Rewrite the lines starting with the one that contains "on Tuesday with" and going on through the one that contains "15:45 -- before", replacing "gridlines" with "grid lines" and changing nothing else. Return only those lines.
▼▼▼
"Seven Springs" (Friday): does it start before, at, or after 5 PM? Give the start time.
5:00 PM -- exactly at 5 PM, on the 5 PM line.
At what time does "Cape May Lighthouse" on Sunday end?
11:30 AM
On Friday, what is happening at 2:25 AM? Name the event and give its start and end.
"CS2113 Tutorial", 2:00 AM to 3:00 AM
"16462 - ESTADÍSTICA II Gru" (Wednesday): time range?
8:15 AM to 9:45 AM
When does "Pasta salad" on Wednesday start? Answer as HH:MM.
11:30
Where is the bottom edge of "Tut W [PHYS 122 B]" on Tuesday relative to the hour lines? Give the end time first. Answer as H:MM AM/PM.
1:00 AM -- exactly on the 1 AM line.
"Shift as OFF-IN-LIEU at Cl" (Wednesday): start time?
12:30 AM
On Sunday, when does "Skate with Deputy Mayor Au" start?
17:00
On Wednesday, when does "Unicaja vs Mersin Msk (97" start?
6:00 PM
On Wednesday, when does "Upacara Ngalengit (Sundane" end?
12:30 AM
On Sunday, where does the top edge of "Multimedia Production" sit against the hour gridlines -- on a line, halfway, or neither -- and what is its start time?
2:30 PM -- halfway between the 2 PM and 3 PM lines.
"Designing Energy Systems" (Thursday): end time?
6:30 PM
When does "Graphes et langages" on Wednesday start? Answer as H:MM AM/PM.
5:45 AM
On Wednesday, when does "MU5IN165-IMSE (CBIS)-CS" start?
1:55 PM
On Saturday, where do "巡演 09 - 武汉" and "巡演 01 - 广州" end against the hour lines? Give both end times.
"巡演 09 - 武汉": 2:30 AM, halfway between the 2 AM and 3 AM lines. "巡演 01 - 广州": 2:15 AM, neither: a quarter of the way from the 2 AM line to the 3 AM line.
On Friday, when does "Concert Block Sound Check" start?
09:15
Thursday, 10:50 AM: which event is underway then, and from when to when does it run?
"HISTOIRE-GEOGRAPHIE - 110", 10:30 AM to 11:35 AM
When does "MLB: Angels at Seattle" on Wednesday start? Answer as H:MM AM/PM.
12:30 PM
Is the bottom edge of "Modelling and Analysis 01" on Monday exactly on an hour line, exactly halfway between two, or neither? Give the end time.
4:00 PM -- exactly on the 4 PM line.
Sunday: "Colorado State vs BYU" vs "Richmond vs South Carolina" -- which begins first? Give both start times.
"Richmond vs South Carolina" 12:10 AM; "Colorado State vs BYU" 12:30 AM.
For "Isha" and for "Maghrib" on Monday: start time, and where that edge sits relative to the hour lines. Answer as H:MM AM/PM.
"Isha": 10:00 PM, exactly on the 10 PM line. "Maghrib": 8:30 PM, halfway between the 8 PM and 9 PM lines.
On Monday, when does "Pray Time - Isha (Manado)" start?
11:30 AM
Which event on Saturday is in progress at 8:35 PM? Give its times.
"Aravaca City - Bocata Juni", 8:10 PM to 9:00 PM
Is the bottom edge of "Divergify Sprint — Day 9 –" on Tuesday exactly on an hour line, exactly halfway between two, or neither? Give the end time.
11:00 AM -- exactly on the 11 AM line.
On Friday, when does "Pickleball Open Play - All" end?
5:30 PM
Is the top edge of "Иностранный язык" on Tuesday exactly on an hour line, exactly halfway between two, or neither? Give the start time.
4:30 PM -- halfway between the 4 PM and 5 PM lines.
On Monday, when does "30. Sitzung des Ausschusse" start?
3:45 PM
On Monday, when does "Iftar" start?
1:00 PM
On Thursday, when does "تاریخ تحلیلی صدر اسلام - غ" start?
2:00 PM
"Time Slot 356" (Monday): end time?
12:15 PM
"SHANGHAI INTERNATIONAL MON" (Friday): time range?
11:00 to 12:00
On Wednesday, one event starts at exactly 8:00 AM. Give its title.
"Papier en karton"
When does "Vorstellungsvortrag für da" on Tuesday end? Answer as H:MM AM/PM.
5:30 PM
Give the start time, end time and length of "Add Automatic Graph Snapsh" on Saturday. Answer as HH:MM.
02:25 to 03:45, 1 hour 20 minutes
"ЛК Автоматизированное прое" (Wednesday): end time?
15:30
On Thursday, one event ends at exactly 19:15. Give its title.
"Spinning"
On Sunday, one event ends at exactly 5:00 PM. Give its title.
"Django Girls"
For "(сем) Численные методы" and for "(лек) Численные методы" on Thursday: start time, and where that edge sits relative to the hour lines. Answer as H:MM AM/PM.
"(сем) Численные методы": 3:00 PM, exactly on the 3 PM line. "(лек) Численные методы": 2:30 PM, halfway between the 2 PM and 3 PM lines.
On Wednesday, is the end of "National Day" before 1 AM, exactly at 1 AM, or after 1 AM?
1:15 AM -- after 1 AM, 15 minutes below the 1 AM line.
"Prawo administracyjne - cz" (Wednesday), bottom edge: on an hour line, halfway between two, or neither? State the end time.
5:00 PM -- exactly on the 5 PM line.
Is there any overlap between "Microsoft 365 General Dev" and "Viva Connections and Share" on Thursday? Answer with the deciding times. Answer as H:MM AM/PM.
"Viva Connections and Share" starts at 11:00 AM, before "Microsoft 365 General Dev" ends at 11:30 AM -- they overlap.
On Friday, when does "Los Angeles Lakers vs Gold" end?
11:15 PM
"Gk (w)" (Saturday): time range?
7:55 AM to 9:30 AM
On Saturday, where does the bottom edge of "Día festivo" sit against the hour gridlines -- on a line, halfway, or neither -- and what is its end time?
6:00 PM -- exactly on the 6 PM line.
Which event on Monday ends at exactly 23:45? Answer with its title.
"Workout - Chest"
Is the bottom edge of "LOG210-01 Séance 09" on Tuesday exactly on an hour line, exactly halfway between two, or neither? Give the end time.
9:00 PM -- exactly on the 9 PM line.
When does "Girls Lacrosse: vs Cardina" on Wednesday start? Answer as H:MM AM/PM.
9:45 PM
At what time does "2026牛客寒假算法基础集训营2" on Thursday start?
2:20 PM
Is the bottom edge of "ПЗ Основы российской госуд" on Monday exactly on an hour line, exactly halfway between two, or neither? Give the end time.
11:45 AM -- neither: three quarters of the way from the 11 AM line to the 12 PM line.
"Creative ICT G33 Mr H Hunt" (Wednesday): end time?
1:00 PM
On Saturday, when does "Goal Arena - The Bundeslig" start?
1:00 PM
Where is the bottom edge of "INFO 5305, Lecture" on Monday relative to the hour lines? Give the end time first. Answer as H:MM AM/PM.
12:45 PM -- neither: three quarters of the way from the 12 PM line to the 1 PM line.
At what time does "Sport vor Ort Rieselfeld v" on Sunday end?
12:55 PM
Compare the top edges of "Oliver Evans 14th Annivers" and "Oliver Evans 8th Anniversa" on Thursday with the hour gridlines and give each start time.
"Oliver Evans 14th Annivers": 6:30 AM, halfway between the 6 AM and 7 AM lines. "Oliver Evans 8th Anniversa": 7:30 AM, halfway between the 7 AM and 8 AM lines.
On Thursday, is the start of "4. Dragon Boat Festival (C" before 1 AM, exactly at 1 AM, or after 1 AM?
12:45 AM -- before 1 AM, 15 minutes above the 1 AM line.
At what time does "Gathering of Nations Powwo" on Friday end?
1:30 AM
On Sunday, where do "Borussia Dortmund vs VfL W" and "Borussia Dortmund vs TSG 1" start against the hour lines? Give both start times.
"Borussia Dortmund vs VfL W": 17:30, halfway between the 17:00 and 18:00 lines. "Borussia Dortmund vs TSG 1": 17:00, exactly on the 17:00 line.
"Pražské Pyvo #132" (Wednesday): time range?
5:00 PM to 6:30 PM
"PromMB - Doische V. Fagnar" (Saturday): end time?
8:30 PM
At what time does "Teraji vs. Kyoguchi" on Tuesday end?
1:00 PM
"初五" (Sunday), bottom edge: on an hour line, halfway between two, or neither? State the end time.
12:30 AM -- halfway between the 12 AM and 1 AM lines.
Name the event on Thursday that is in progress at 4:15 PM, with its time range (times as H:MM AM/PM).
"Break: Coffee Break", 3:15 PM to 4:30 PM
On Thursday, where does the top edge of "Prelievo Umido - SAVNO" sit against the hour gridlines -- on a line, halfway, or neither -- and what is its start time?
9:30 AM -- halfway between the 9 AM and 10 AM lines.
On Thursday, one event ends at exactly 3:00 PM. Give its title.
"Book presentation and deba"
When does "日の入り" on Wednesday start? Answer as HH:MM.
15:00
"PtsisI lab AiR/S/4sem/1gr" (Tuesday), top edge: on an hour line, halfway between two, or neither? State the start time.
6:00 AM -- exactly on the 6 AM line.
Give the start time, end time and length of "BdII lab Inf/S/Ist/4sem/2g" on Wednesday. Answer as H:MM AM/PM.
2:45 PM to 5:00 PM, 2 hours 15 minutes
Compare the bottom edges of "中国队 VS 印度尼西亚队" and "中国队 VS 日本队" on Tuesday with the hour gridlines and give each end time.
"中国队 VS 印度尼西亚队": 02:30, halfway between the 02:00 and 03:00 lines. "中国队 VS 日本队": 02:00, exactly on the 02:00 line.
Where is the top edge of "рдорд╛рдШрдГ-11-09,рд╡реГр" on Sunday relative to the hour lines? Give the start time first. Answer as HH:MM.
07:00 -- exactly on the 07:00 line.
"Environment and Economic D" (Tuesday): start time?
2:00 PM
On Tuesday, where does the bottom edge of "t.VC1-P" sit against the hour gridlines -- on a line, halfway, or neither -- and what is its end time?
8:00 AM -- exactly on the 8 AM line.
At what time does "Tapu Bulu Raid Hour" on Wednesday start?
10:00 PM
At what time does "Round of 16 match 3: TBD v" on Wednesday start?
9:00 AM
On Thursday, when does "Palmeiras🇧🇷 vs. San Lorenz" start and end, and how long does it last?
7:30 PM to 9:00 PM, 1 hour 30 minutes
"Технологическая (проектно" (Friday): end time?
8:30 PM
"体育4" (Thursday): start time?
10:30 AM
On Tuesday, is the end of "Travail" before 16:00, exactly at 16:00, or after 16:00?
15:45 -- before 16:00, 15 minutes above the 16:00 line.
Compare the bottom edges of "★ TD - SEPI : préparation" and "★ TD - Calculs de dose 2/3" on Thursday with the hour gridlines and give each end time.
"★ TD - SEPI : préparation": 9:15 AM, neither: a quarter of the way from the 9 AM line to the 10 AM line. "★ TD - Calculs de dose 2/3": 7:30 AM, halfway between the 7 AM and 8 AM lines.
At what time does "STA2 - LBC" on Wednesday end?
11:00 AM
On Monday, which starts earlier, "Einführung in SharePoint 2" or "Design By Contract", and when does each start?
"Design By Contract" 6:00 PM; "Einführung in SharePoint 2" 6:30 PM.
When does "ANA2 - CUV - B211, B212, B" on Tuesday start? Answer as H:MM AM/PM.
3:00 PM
▲▲▲
Response to the exercise
Compare the bottom edges of "中国队 VS 印度尼西亚队" and "中国队 VS 日本队" on Tuesday with the hour grid lines and give each end time.
"中国队 VS 印度尼西亚队": 02:30, halfway between the 02:00 and 03:00 lines. "中国队 VS 日本队": 02:00, exactly on the 02:00 line.
Where is the top edge of "рдорд╛рдШрдГ-11-09,рд╡реГр" on Sunday relative to the hour lines? Give the start time first. Answer as HH:MM.
07:00 -- exactly on the 07:00 line.
"Environment and Economic D" (Tuesday): start time?
2:00 PM
On Tuesday, where does the bottom edge of "t.VC1-P" sit against the hour grid lines -- on a line, halfway, or neither -- and what is its end time?
8:00 AM -- exactly on the 8 AM line.
At what time does "Tapu Bulu Raid Hour" on Wednesday start?
10:00 PM
At what time does "Round of 16 match 3: TBD v" on Wednesday start?
9:00 AM
On Thursday, when does "Palmeiras🇧🇷 vs. San Lorenz" start and end, and how long does it last?
7:30 PM to 9:00 PM, 1 hour 30 minutes
"Технологическая (проектно" (Friday): end time?
8:30 PM
"体育4" (Thursday): start time?
10:30 AM
On Tuesday, is the end of "Travail" before 16:00, exactly at 16:00, or after 16:00?
15:45 -- before 16:00, 15 minutes above the 16:00 line.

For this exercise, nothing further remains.